The beauty of his line and delicacy of his touch are most readily seen in his prints and pastels, mediums in which everything depends on quality of line. Even color gains authority from the character of individual strokes. One look at his mastery of these linear mediums tells you everything you need to know about his distance from a Pop sensibility built on the mechanical vocabulary of mass reproduction.
Mr. Thiebaud’s exquisitely wrought, tactile paint surfaces are so thoroughly modern that they obscure a crucial point about his importance. He is that rare thing: a classicist in comic mode.
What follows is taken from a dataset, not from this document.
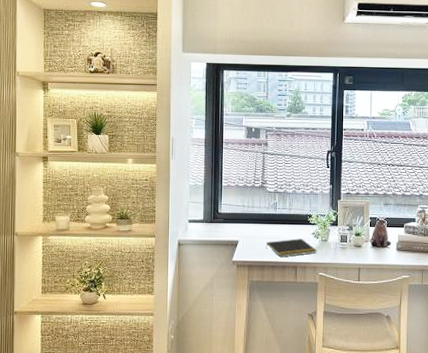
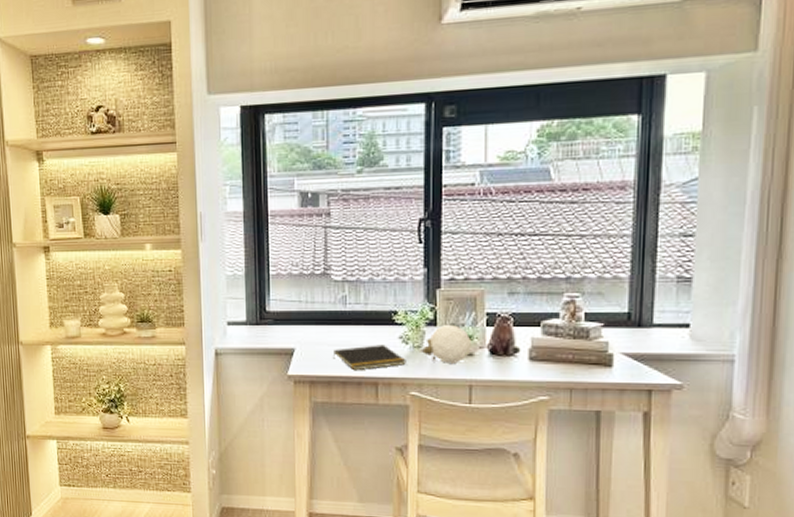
decorative egg: none [326,225,360,252] -> present [419,325,471,363]

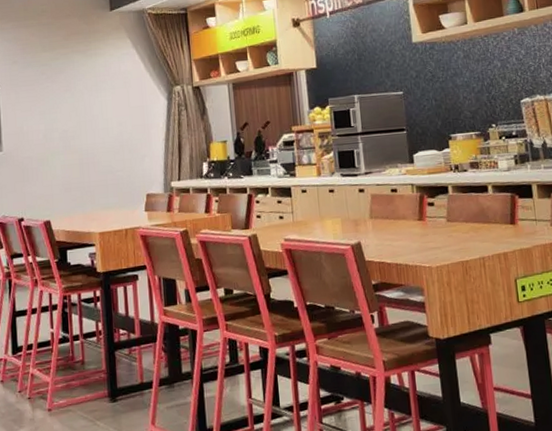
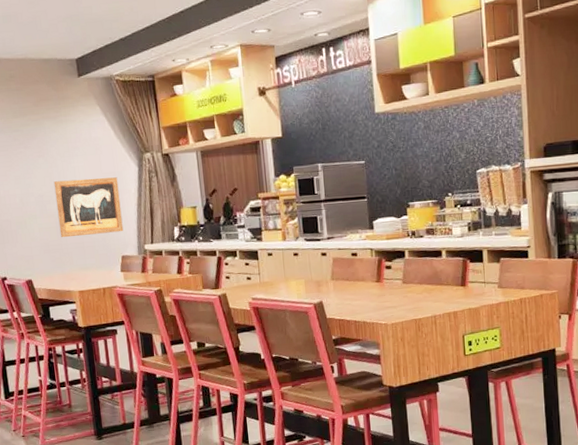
wall art: none [79,111,150,176] -> present [53,177,124,238]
Indeed, he has a classical hand that would delight a Quattrocentro eye. That, and an affinity for the ideal that breaks through quotidian things, ensures that his work will endure long beyond contemporary fashion, beyond even the vacant sublime of Abstract Expressionism. There is something prophetic, deeply humane, about sympathy with the ordinary.
Before Wayne Thiebaud, who knew that gumball machines, beachballs, and triple-layer parfaits were among the gifts of creation?
Until December 22 (42 E. 76th St., between Park and Madison avenues, 212-737-9759).